▶ [Passage choisi]
-------------------------

Traductions et essais donnent de la pensée du philosophe américain William James une vision renouvelée, bien éloignée de l'image de «servante de l'opportunisme».

William James. Philosophie de l'expérience. Un univers pluraliste. Trad. de Stephan Galetic. Les Empêcheurs de penser en rond, 238 p.

David Lapoujade. William James. Empirisme et pragmatisme. Les Empêcheurs de penser en rond, 156 p.

William James (1842-1910) est surtout connu pour son monumental Principes de psychologie (1890), qui eut une profonde influence sur des courants majeurs de la philosophie ultérieure (sur Russell, Wittgenstein, Husserl ou Bergson notamment). Depuis quelques années, travaux et traductions permettent au lecteur francophone de pénétrer plus avant dans l'œuvre de ce philosophe important, qui a fait de l'expérience et de la conscience son champ de réflexion privilégié, en renouvelant de manière très originale une conception trop exclusivement théorique.

-------------------------

▶ [Informations affichées]
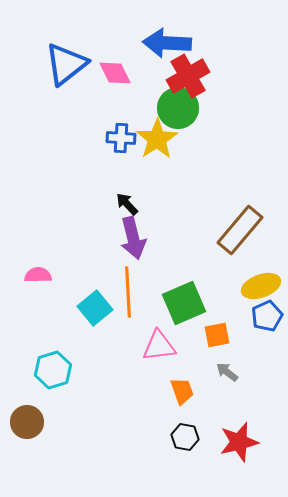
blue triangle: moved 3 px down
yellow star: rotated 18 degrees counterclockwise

-------------------------

▶ [Problème posé A] Recopiez fidèlement l'extrait sur William James, depuis « Traductions et essais » jusqu'à « rond, 156 p. » inclus.
▶ [Problème posé B] Rédigez la suite de l'extrait sur William James en repartant de sa dernière phrase.

▶ [Réponse rédigée A]
Traductions et essais donnent de la pensée du philosophe américain William James une vision renouvelée, bien éloignée de l'image de «servante de l'opportunisme».

William James. Philosophie de l'expérience. Un univers pluraliste. Trad. de Stephan Galetic. Les Empêcheurs de penser en rond, 238 p.

David Lapoujade. William James. Empirisme et pragmatisme. Les Empêcheurs de penser en rond, 156 p.

▶ [Réponse rédigée B]
Cofondateur du mouvement pragmatiste américain, James soutenait que la vérité consistait dans ce qu'il est avantageux pour nous de croire, une position que revendique aujourd'hui encore avec force son lointain héritier postmoderniste Richard Rorty. Mais James fut aussi un esprit profondément religieux et métaphysique. On s'en rendra aisément compte aujourd'hui avec la nouvelle traduction de l'une de ses dernières œuvres, A Pluralistic Universe (1909), ici traduit Philosophie de l'expérience; un univers pluraliste. D'abord conçu comme un état des lieux de la philosophie de son époque (ce qui en rend d'ailleurs la lecture quelque peu fastidieuse) - l'occasion pour lui de pourfendre l'abus de technicité de la philosophie professionnelle allemande, opposée à l'esprit anglais et français -, le livre se mue en un plaidoyer pour ce que James appelle «la continuité de l'expérience»: le fait que tout ce qui constitue notre expérience est infiniment enchevêtré, non isolable, et donc non conceptualisable. La réalité dépasse de toute part ce que les mots peuvent en dire; et la religion ou l'expérience religieuse peuvent précisément donner accès à un environnement spirituel plus large, qu'aucun intellectualisme ne devrait réduire: «Tant que l'on continue de parler, l'intellectualisme demeure sans conteste maître du terrain. On ne peut revenir à la vie en parlant», dit-il, tout à fait dans l'esprit de Bergson, qu'il cite comme un maître.

Comme le souligne David Lapoujade dans le livre qu'il lui consacre, le projet général de James «consiste à libérer les expériences de toute forme de pensée préexistante». Dans son étude de synthèse, fort accessible, cet auteur insiste avec raison sur l'importance de la notion de confiance dans la pensée pragmatiste de James, confiance dans le rapport avec soi, avec le monde, avec les autres, socle de toute expérience réelle et de toute communauté possible. Lapoujade réussit ainsi à donner du pragmatisme une vision bien éloignée de l'image de servante de l'opportunisme de l'homme d'affaires américain qu'il traîne encore derrière lui.